HOW TO COMPLETE THIS TASK
Write out every one of the following items word for word, keeping each line unchanged.

►

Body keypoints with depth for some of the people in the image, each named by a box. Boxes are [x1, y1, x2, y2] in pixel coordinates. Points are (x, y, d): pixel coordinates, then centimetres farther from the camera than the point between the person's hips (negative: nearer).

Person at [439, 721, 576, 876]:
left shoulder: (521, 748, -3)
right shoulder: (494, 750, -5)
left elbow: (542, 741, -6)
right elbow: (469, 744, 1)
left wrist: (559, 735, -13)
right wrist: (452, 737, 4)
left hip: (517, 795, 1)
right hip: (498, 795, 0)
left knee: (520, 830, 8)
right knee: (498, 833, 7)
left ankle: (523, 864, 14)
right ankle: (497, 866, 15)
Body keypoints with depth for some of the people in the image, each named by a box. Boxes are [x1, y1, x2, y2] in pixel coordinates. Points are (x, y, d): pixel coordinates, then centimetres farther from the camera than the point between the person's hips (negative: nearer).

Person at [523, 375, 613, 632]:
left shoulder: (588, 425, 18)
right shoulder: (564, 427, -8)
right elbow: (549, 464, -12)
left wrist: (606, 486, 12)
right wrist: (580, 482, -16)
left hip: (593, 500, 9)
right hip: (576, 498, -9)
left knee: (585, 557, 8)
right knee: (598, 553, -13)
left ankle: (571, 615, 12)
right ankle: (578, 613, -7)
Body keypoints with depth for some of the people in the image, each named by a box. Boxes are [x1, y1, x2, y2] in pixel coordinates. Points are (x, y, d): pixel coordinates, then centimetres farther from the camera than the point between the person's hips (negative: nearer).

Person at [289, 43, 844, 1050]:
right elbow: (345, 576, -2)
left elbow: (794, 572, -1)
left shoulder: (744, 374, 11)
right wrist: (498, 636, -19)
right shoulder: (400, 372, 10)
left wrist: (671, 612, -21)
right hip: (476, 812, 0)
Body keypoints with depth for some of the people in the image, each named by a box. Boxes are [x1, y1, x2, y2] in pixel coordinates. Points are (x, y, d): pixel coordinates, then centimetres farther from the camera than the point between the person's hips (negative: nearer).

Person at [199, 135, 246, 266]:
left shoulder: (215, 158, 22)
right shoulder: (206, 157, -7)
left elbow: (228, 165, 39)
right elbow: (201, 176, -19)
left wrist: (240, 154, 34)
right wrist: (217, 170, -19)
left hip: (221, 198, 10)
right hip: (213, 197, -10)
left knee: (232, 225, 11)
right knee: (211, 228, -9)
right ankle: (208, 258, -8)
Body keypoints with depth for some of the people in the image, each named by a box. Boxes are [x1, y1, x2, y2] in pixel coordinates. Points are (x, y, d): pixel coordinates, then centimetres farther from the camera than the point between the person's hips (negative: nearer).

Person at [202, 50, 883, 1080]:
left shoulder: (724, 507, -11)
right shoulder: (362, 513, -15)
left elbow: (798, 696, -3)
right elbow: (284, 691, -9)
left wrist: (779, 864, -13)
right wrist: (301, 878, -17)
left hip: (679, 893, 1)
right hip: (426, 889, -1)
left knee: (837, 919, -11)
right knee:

◄

SOLUTION TO THE EXERCISE
Body keypoints with depth for some of the people in the image, each named by a box. Boxes are [x1, y1, x2, y2] in pixel coordinates. Points are (x, y, d): pixel coordinates, then centimetres farther from the camera than the point between the person's hips (negative: nearer).

Person at [439, 721, 576, 876]:
left shoulder: (521, 748, -3)
right shoulder: (494, 750, -5)
left elbow: (542, 741, -6)
right elbow: (469, 744, 1)
left wrist: (559, 735, -13)
right wrist: (452, 737, 4)
left hip: (517, 795, 1)
right hip: (498, 795, 0)
left knee: (520, 830, 8)
right knee: (498, 833, 7)
left ankle: (523, 864, 14)
right ankle: (497, 866, 15)
Body keypoints with depth for some of the people in the image, each named by a box. Boxes are [x1, y1, x2, y2] in pixel coordinates. Points are (x, y, d): pixel coordinates, then centimetres farther from the camera than the point between the person's hips (negative: nearer).

Person at [523, 375, 613, 632]:
left shoulder: (588, 425, 18)
right shoulder: (564, 427, -8)
right elbow: (549, 464, -12)
left wrist: (606, 486, 12)
right wrist: (580, 482, -16)
left hip: (593, 500, 9)
right hip: (576, 498, -9)
left knee: (585, 557, 8)
right knee: (598, 553, -13)
left ankle: (571, 615, 12)
right ankle: (578, 613, -7)
Body keypoints with depth for some of the people in the image, each named by a box. Boxes are [x1, y1, x2, y2] in pixel coordinates. Points are (x, y, d): pixel coordinates, then centimetres farther from the camera than the point between the person's hips (negative: nearer).

Person at [289, 43, 844, 1050]:
right elbow: (345, 576, -2)
left elbow: (794, 572, -1)
left shoulder: (744, 374, 11)
right wrist: (498, 636, -19)
right shoulder: (400, 372, 10)
left wrist: (671, 612, -21)
right hip: (476, 812, 0)
Body keypoints with depth for some of the people in the image, each named by a box. Boxes are [x1, y1, x2, y2] in pixel coordinates. Points are (x, y, d): pixel coordinates, then centimetres farther from the camera than the point between the person's hips (negative: nearer).

Person at [199, 135, 246, 266]:
left shoulder: (215, 158, 22)
right shoulder: (206, 157, -7)
left elbow: (228, 165, 39)
right elbow: (201, 176, -19)
left wrist: (240, 154, 34)
right wrist: (217, 170, -19)
left hip: (221, 198, 10)
right hip: (213, 197, -10)
left knee: (232, 225, 11)
right knee: (211, 228, -9)
right ankle: (208, 258, -8)
Body keypoints with depth for some of the people in the image, each named by a box. Boxes are [x1, y1, x2, y2] in pixel coordinates. Points are (x, y, d): pixel coordinates, then centimetres farther from the camera than the point between the person's hips (negative: nearer).

Person at [202, 50, 883, 1080]:
left shoulder: (724, 507, -11)
right shoulder: (362, 513, -15)
left elbow: (798, 696, -3)
right elbow: (284, 691, -9)
left wrist: (779, 864, -13)
right wrist: (301, 878, -17)
left hip: (679, 893, 1)
right hip: (426, 889, -1)
left knee: (837, 919, -11)
right knee:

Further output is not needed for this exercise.